La certezza per ora è una: se fosse successo durante Juventus-Roma si sarebbe discusso, anzi litigato, per anni. La VAR, video assistenza per gli arbitri, ha avuto il suo battesimo del fuoco, ma per non scottarsi bisognerà maneggiarla con cura. I fatti: al 29' della semifinale del mondiale per club tra Kashima Antlers e Atletico Nacional l'arbitro ungherese Kassai non è intervenuto su una caduta nell'area sudamericana dell'attaccante giapponese Daigo. Il gioco è andato avanti per 45", poi alla prima interruzione anche la storia del calcio si è fermata per aprire una nuova pagina. Nel frattempo infatti Dannie Makkelie, collega di Kassai appostato nella regia Var, ha visto rivisto, valutato e richiamato l'attenzione del socio in campo. Sono passati altri 30" perché Kassai decidesse di andare a guardare di persona il monitor a bordo campo e prendesse la decisione che solo lui - va ricordato - può prendere: calcio di rigore per il Kashima e giallo per il difensore dell'Atletico Barrio.
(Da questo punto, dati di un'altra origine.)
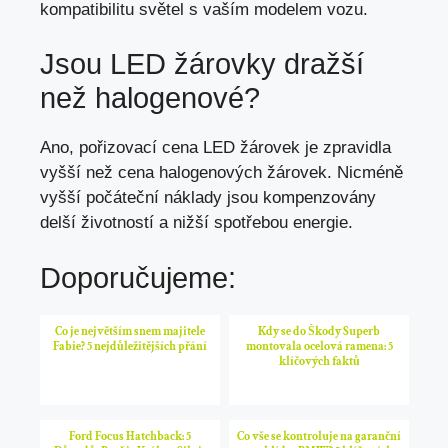
kompatibilitu světel s vaším modelem vozu.
Jsou LED žárovky dražší
než halogenové?
Ano, pořizovací cena LED žárovek je zpravidla
vyšší než cena halogenových žárovek. Nicméně
vyšší počáteční náklady jsou kompenzovány
delší životností a nižší spotřebou energie.
Doporučujeme:
Co je největším snem majitele
Kdy se do Škody Superb
Fabie? 5 nejdůležitějších přání
montovala ocelová ramena: 5
klíčových faktů
Ford Focus Hatchback: 5
Co vše se kontroluje na garanční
Qualche comprensibile protesta dei colombiani e poi il rigore trasformato dai giapponesi, che poi avrebbero vinto per 3-0. Tutto perfetto, test superato, ha sentenziato rapidamente la Fifa celebrando l'evento, ma c'è un però. Il protocollo VAR prevede come prima regola la revisione solo degli errori chiari. Qui, ammesso che il fallo in sé lo sia, lascia qualche dubbio il comportamento dell'attaccante giapponese. Sulla punizione battuta dal compagno infatti Daigo parte da posizione di fuorigioco e va a fare una sorta di blocco sul difensore avversario. Il pallone è ancora lontano e poi cadrà non vicino ai due, ma sulla punibilità dell'attaccante si potrebbe comunque discutere, visto il disturbo sull'avversario. In cabina il Var ha visto e giudicato anche quello, e optato per la non punibilità: scelta che si può condividere. Più difficile invece parlare di chiaro errore.

Se i test servono proprio per migliorare lo strumento, sarà bene analizzare a fondo l'accaduto, e magari prevedere che come Var non ci siano solo arbitri ma anche assistenti - guardalinee se preferite - più avvezzi a giudicare casi simili. Intanto in Juventus-Roma Orsato, cui toccherà il big match di sabato, dovrà fare senza aiuti. Ma almeno per ora non è detto che sia un male.